A three-person FINRA arbitration panel awarded $1.1 million, including back pay, to a former J.P. Morgan Securities financial advisor who claimed in the dispute the firm was in breach of contract.

The advisor, James Dean, worked at J.P. Morgan Securities in Los Angeles from 2016 to 2022, according to his BrokerCheck report. He is no longer a registered FINRA broker but is a registered investment advisor with Butler Park Capital, which is based in Miami.

In their decision, the three arbitrators awarded Dean $676,000 in compensatory damages, which were also labeled as back wages; $121,000 in interest; and $301,000 in attorney’s fees.

Dean is a 31-year veteran of the brokerage and financial advice industries. He filed his lawsuit against his former firm in 2023.

A spokesperson for J.P. Morgan Securities did not return a call on Friday to comment.

“My client has no comment on the award,” said Barry Lax, Dean’s attorney. “But from a law firm perspective, it’s a victory when you win attorney’s fees, interest and back pay going up against one of the largest financial institutions in the world.”

“And legal fees being awarded in a FINRA arbitration is rare,” Lax added.

According to the award, which was issued Thursday, Dean also claimed J.P. Morgan Securities had violated the California Labor Code and other allegations.

Pay disputes are a common area of hostility between wealth management firms and their employees, including financial advisors.

Just last month, a trio of wealth management firms in the Kansas City area, including RIA giant Mariner Wealth Advisors, agreed to create a $25.5 million fund to settle a class action lawsuit alleging that Mariner, Tortoise Capital, and American Century colluded to suppress the labor market for local advisors. 

The proposed settlement agreement filed last month in the US District Court for the District of Kansas will benefit employees who worked in non-executive roles at any of the three companies from 2012 to 2020.
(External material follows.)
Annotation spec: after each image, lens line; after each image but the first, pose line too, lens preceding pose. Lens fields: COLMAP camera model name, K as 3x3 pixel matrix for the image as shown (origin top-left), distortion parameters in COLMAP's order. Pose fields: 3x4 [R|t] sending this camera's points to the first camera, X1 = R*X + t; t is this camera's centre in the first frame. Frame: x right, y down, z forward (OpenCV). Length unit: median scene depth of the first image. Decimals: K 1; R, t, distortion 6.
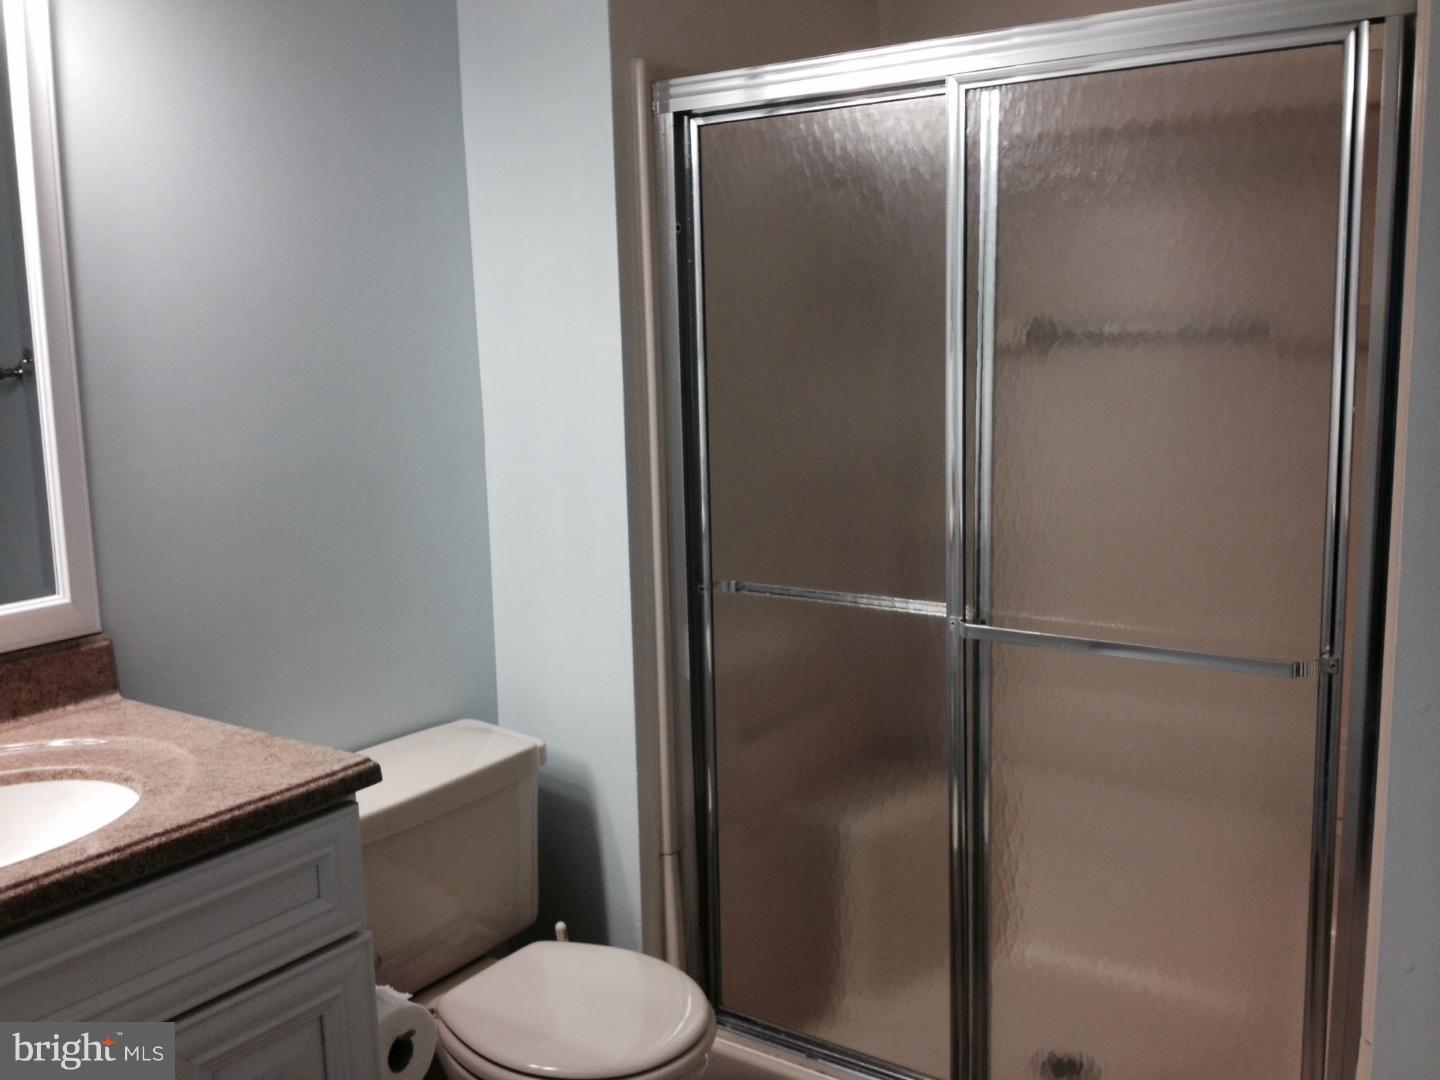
lens RADIAL K [[1426.3, 0, 718.3], [0, 1426.3, 540.5], [0, 0, 1]] dist [-0.028507, 0.000000]
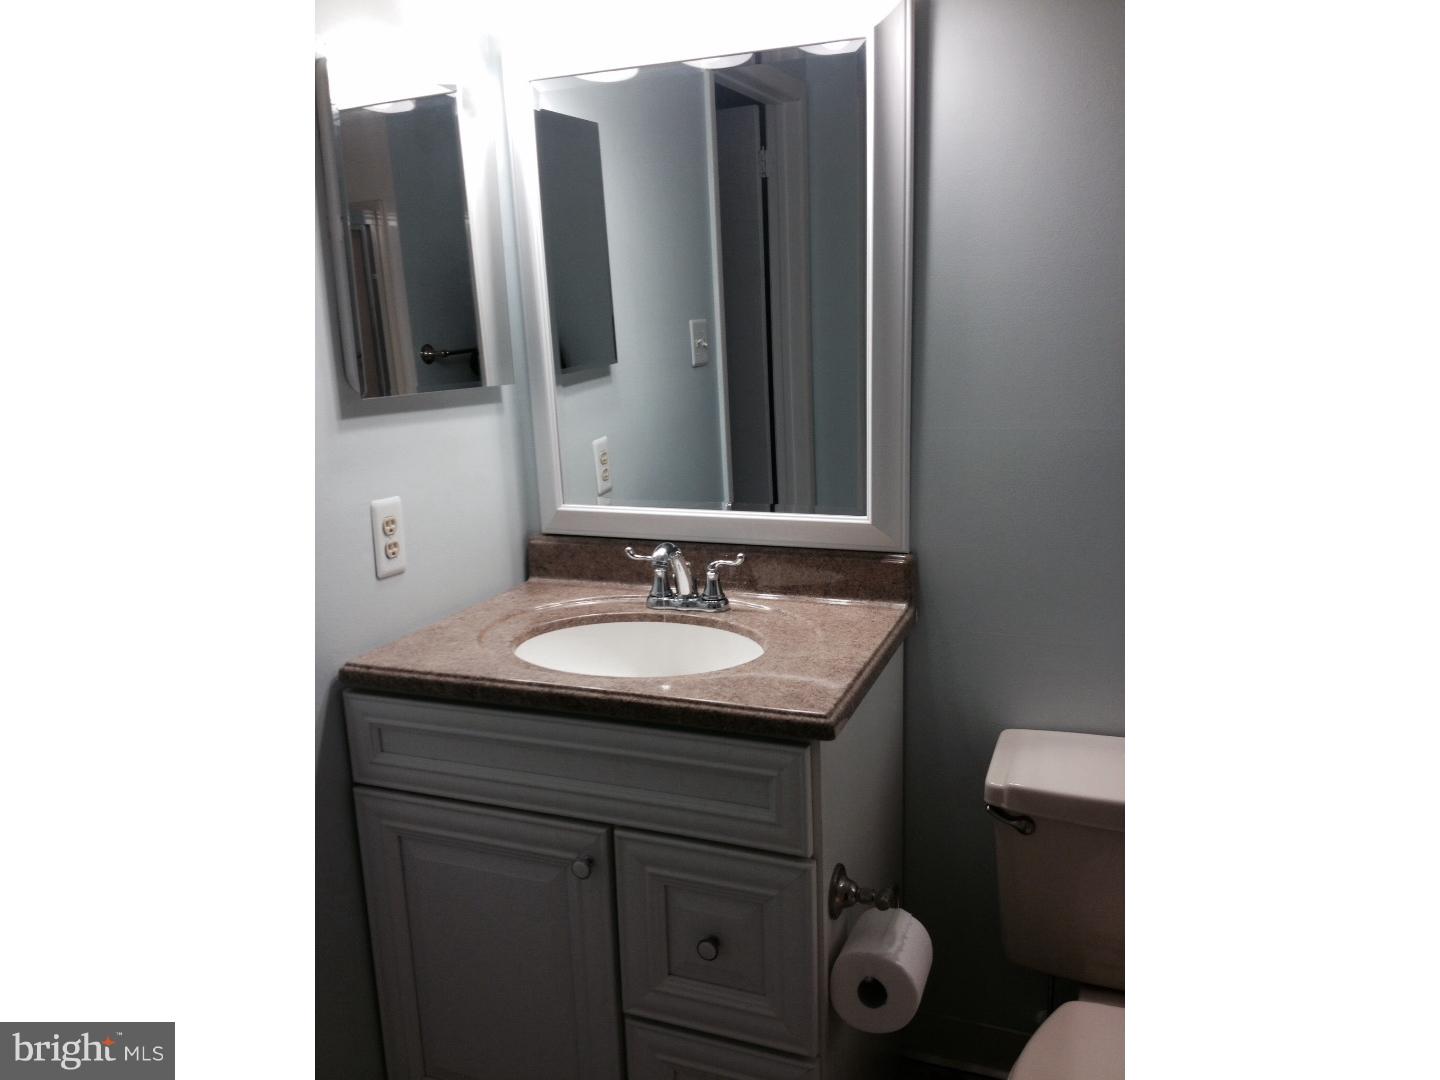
lens RADIAL K [[1098.2, 0, 717.9], [0, 1098.2, 536.1], [0, 0, 1]] dist [-0.001921, -0.001781]
pose [[0.233803, 0.221089, -0.946813, 0.544577], [-0.135890, 0.971676, 0.193339, -0.142701], [0.962741, 0.083459, 0.257225, 0.753282]]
The fund is expected to cover about 5,000 individuals and entitles each class member to at least $50 with a gross per capita recovery of about $5,100.
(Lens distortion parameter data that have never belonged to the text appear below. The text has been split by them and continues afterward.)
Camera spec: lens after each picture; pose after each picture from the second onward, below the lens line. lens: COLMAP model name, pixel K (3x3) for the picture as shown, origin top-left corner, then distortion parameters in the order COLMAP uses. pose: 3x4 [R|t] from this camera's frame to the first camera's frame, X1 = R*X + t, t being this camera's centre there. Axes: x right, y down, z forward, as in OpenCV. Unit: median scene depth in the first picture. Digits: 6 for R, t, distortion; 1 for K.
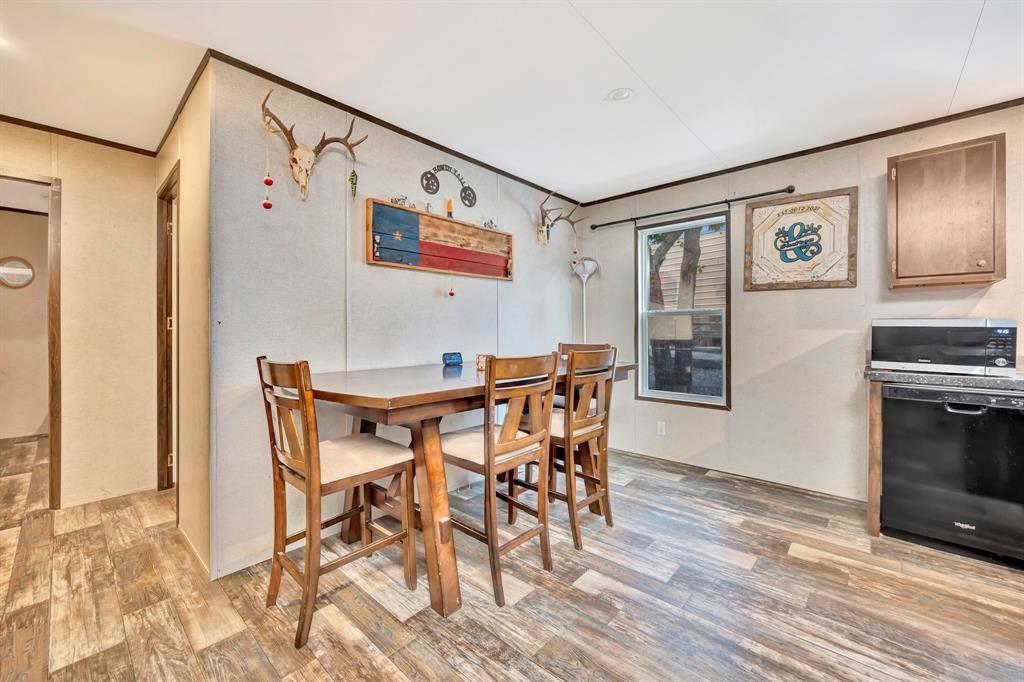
lens RADIAL K [[408.7, 0, 514.2], [0, 408.7, 328.6], [0, 0, 1]] dist [-0.000419, -0.000053]
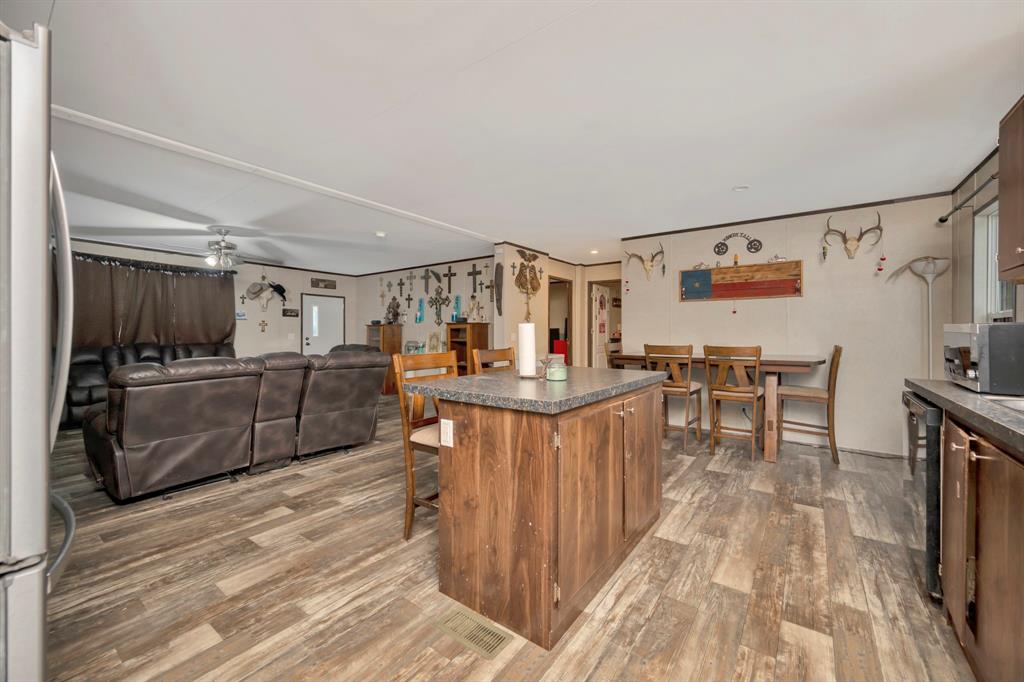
lens RADIAL K [[405.3, 0, 519.6], [0, 405.3, 333.8], [0, 0, 1]] dist [-0.000378, -0.000021]
pose [[0.104963, 0.004769, -0.994465, 1.313570], [0.001554, 0.999986, 0.004959, -0.004368], [0.994475, -0.002065, 0.104955, -0.032747]]
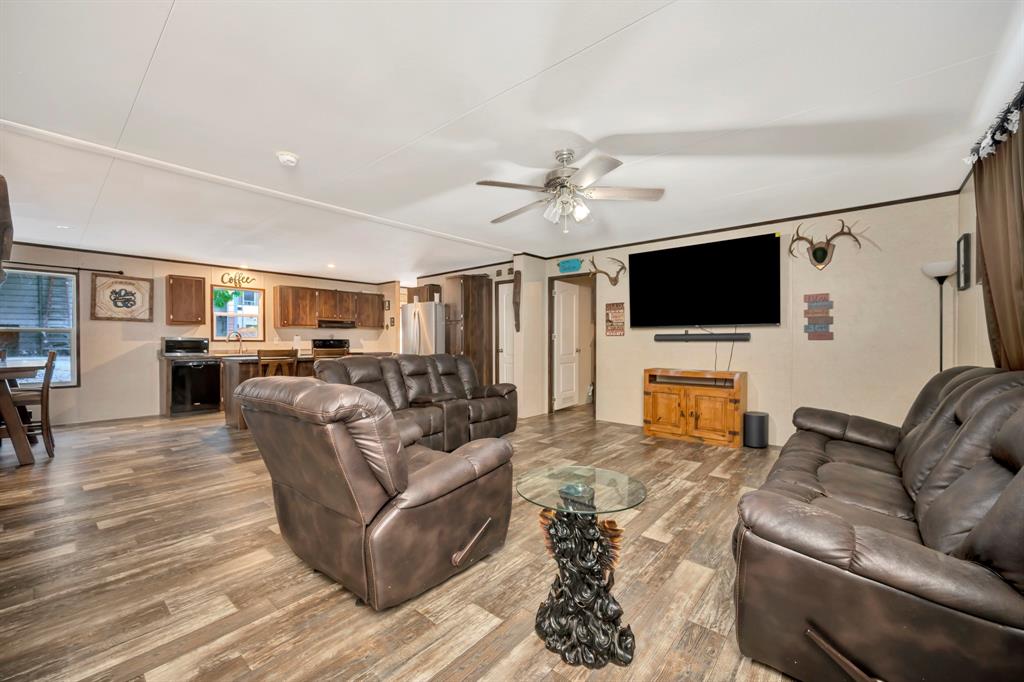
lens RADIAL K [[391.6, 0, 523.7], [0, 391.6, 344.2], [0, 0, 1]] dist [-0.012474, -0.000221]
pose [[-0.043209, -0.003439, 0.999060, -1.339924], [-0.002000, 0.999992, 0.003356, 0.008848], [-0.999064, -0.001853, -0.043216, -0.933163]]
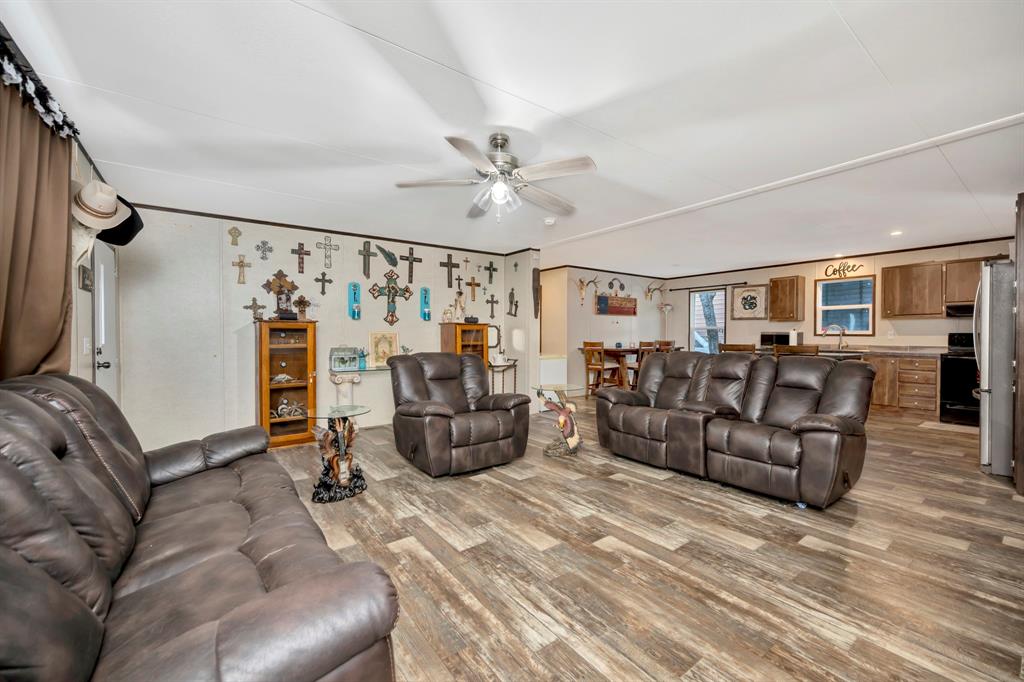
lens RADIAL K [[417.9, 0, 519.3], [0, 417.9, 340.0], [0, 0, 1]] dist [0.000098, 0.000488]
pose [[0.982362, 0.006296, -0.186882, -0.267153], [-0.003171, 0.999850, 0.017017, -0.008302], [0.186961, -0.016124, 0.982235, -1.955155]]
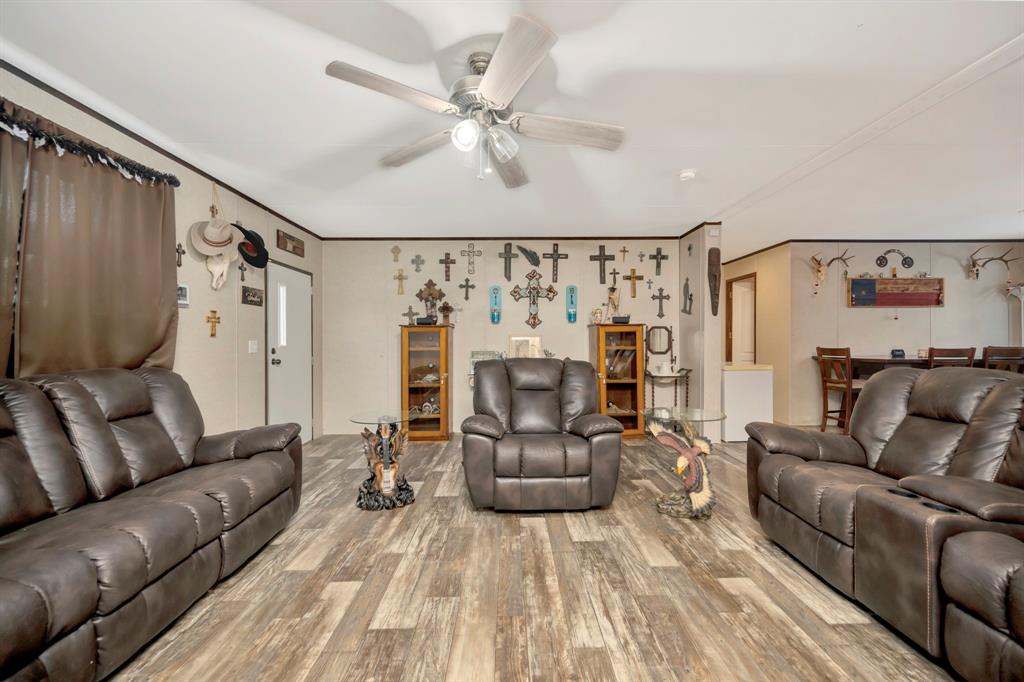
lens RADIAL K [[405.0, 0, 512.7], [0, 405.0, 340.5], [0, 0, 1]] dist [-0.000387, -0.000014]
pose [[0.680339, 0.001477, -0.732896, 0.010427], [0.003298, 0.999982, 0.005076, 0.001449], [0.732890, -0.005870, 0.680322, -1.465148]]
Tortoise Capital Advisors now operates as an SEC-registered fund manager that invests primarily in publicly traded companies in the energy and power infrastructure sectors. Mariner reportedly sold its majority stake in Tortoise in 2017 for $150 million. 

Plaintiffs Jakob Tobler and Michelle McNitt are former Tortoise employees who claimed in the class action suit that the three firms had an illegal “no-poach agreement” by agreeing not to hire or recruit each other’s advisors, resulting in suppressed wages and limited opportunities for advancing employment. 

Mariner and American Century were found in a 2021 investigation from the Department of Justice to have violated US antitrust laws over its no-poach scheme. Per the new settlement agreement court filing, the defending firms “deny the conspiracy as alleged.”